Stored items from a collection
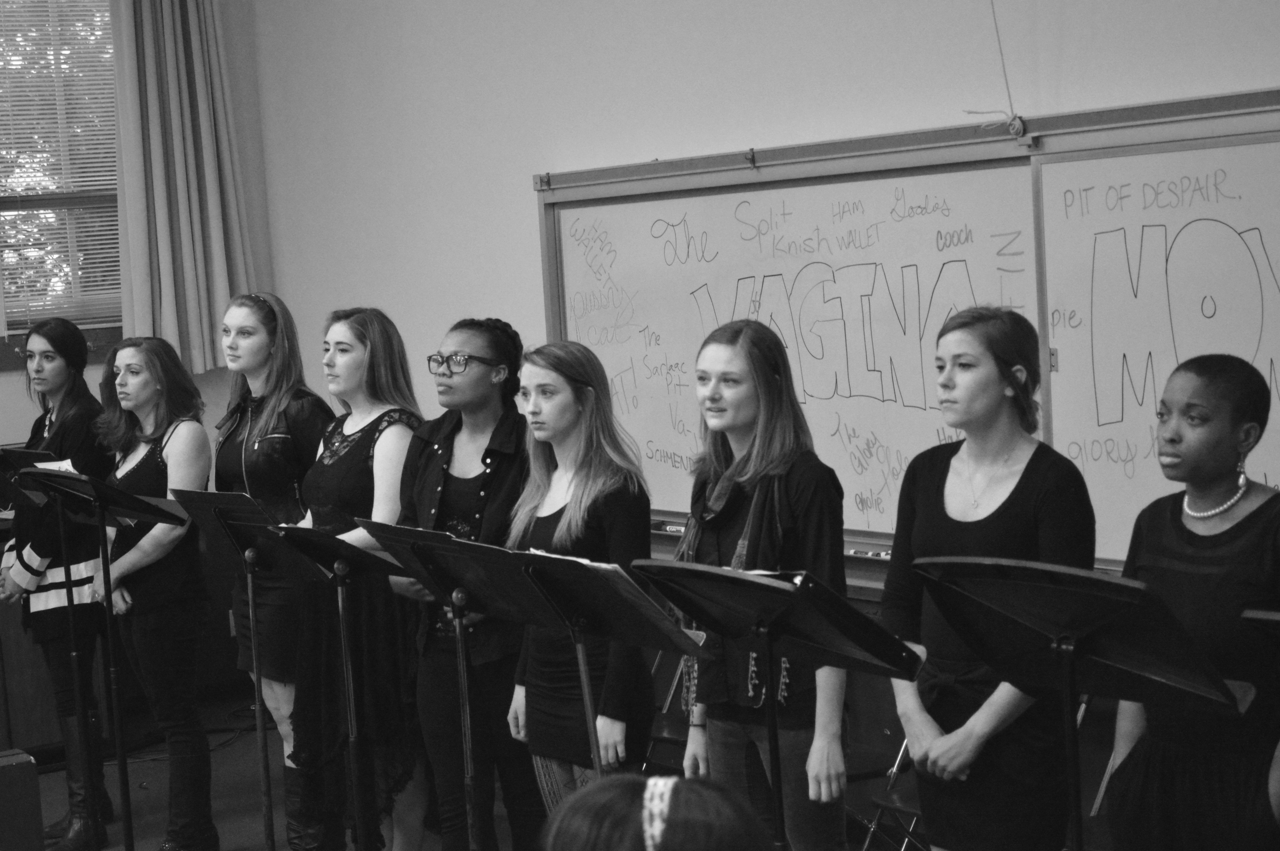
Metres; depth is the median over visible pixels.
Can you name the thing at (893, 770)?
folding chair
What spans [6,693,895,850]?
floor
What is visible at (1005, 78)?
hanging wire
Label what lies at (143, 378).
woman
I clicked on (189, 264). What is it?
curtain
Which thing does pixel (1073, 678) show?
music stand
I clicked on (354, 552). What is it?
music stand
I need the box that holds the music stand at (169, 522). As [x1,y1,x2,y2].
[11,463,196,850]
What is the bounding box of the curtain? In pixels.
[109,0,254,375]
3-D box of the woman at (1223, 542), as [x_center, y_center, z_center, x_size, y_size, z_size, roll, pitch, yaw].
[1.064,0.556,3.961,0.473,1.306,0.453,-6,6,-36]
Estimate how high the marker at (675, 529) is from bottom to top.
0.023 m
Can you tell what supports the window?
in the left wall at (3, 420)
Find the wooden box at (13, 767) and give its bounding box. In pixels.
[0,748,44,850]
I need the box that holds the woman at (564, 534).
[502,334,654,834]
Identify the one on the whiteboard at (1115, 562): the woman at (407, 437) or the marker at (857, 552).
the marker at (857, 552)
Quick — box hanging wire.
[966,0,1024,131]
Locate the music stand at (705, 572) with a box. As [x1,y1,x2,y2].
[632,559,918,850]
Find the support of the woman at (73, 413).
on the floor
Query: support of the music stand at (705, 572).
on the floor
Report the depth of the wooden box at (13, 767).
5.59 m
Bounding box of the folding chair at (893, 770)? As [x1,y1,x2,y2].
[852,733,927,850]
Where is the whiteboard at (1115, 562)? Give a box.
[527,84,1279,574]
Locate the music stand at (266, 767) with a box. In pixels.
[167,486,326,850]
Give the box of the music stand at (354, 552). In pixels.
[270,516,415,850]
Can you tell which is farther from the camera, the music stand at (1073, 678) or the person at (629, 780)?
the music stand at (1073, 678)
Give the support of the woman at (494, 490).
on the floor
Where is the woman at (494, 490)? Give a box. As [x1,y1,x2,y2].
[385,311,533,850]
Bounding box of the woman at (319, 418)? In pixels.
[210,290,336,850]
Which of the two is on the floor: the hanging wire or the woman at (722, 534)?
the woman at (722, 534)
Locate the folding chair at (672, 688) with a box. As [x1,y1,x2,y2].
[641,649,696,773]
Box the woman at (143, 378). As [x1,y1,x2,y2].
[92,334,219,850]
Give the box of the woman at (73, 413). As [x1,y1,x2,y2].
[0,313,114,850]
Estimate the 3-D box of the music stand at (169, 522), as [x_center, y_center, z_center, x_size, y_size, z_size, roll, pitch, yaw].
[-1.426,0.707,6.112,0.469,1.158,0.504,-6,6,-36]
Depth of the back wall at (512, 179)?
6.80 m
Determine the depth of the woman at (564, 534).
5.05 m
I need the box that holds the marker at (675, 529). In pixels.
[653,520,686,533]
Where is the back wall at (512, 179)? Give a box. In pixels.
[244,0,1278,780]
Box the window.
[0,0,125,353]
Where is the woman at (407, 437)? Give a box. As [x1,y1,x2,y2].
[286,304,428,847]
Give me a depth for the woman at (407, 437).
5.94 m
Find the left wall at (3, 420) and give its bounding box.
[0,0,275,737]
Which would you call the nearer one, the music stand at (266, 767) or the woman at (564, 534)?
the woman at (564, 534)
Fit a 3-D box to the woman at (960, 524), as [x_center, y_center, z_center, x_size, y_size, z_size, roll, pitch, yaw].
[0.688,0.516,4.300,0.482,1.408,0.467,-6,6,-36]
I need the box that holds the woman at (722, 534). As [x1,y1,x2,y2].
[667,320,849,850]
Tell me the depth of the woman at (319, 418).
6.34 m
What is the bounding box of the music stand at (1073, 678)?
[910,552,1250,850]
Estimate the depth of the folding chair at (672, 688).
6.38 m
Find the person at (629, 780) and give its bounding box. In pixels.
[540,771,777,850]
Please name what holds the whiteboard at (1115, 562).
attached to the back wall at (512, 179)
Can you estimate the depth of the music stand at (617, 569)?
4.48 m
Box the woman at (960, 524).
[879,305,1098,850]
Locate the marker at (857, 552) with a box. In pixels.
[845,547,892,558]
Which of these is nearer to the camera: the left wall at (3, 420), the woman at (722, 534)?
the woman at (722, 534)
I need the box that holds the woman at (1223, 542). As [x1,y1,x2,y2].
[1103,351,1279,850]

→ **What you will do**
Could the entries be output exactly as written, but without their images?

→ **Answer area**
Metres; depth is the median over visible pixels.
Can you name the thing at (893, 770)?
folding chair
What spans [6,693,895,850]?
floor
What is visible at (1005, 78)?
hanging wire
Label what lies at (143, 378).
woman
I clicked on (189, 264). What is it?
curtain
Which thing does pixel (1073, 678) show?
music stand
I clicked on (354, 552). What is it?
music stand
I need the box that holds the music stand at (169, 522). As [x1,y1,x2,y2].
[11,463,196,850]
What is the bounding box of the curtain? In pixels.
[109,0,254,375]
3-D box of the woman at (1223, 542), as [x_center, y_center, z_center, x_size, y_size, z_size, roll, pitch, yaw].
[1.064,0.556,3.961,0.473,1.306,0.453,-6,6,-36]
Estimate how high the marker at (675, 529) is from bottom to top.
0.023 m
Can you tell what supports the window?
in the left wall at (3, 420)
Find the wooden box at (13, 767) and give its bounding box. In pixels.
[0,748,44,850]
I need the box that holds the woman at (564, 534).
[502,334,654,834]
Identify the one on the whiteboard at (1115, 562): the woman at (407, 437) or the marker at (857, 552).
the marker at (857, 552)
Quick — box hanging wire.
[966,0,1024,131]
Locate the music stand at (705, 572) with a box. As [x1,y1,x2,y2].
[632,559,918,850]
Find the support of the woman at (73, 413).
on the floor
Query: support of the music stand at (705, 572).
on the floor
Report the depth of the wooden box at (13, 767).
5.59 m
Bounding box of the folding chair at (893, 770)? As [x1,y1,x2,y2].
[852,733,927,850]
Where is the whiteboard at (1115, 562)? Give a box.
[527,84,1279,574]
Locate the music stand at (266, 767) with a box. In pixels.
[167,486,326,850]
Give the box of the music stand at (354, 552). In pixels.
[270,516,415,850]
Can you tell which is farther from the camera, the music stand at (1073, 678) or the person at (629, 780)?
the music stand at (1073, 678)
Give the support of the woman at (494, 490).
on the floor
Where is the woman at (494, 490)? Give a box. As [x1,y1,x2,y2].
[385,311,533,850]
Bounding box of the woman at (319, 418)? In pixels.
[210,290,336,850]
Which of the two is on the floor: the hanging wire or the woman at (722, 534)?
the woman at (722, 534)
Locate the folding chair at (672, 688) with a box. As [x1,y1,x2,y2].
[641,649,696,773]
Box the woman at (143, 378). As [x1,y1,x2,y2].
[92,334,219,850]
Give the box of the woman at (73, 413). As [x1,y1,x2,y2].
[0,313,114,850]
Estimate the 3-D box of the music stand at (169, 522), as [x_center, y_center, z_center, x_size, y_size, z_size, roll, pitch, yaw].
[-1.426,0.707,6.112,0.469,1.158,0.504,-6,6,-36]
Depth of the back wall at (512, 179)?
6.80 m
Determine the depth of the woman at (564, 534).
5.05 m
I need the box that holds the marker at (675, 529). In pixels.
[653,520,686,533]
Where is the back wall at (512, 179)? Give a box. In pixels.
[244,0,1278,780]
Box the window.
[0,0,125,353]
Where is the woman at (407, 437)? Give a box. As [x1,y1,x2,y2].
[286,304,428,847]
Give me a depth for the woman at (407, 437).
5.94 m
Find the left wall at (3, 420) and give its bounding box.
[0,0,275,737]
Which would you call the nearer one, the music stand at (266, 767) or the woman at (564, 534)?
the woman at (564, 534)
Fit a 3-D box to the woman at (960, 524), as [x_center, y_center, z_center, x_size, y_size, z_size, roll, pitch, yaw].
[0.688,0.516,4.300,0.482,1.408,0.467,-6,6,-36]
I need the box that holds the woman at (722, 534). As [x1,y1,x2,y2].
[667,320,849,850]
Tell me the depth of the woman at (319, 418).
6.34 m
What is the bounding box of the music stand at (1073, 678)?
[910,552,1250,850]
Estimate the depth of the folding chair at (672, 688).
6.38 m
Find the person at (629, 780) and give its bounding box. In pixels.
[540,771,777,850]
Please name what holds the whiteboard at (1115, 562).
attached to the back wall at (512, 179)
Can you estimate the depth of the music stand at (617, 569)?
4.48 m
Box the woman at (960, 524).
[879,305,1098,850]
Locate the marker at (857, 552) with a box. In pixels.
[845,547,892,558]
Which of these is nearer to the camera: the left wall at (3, 420), the woman at (722, 534)?
the woman at (722, 534)
I need the box that holds the woman at (1223, 542). As [x1,y1,x2,y2].
[1103,351,1279,850]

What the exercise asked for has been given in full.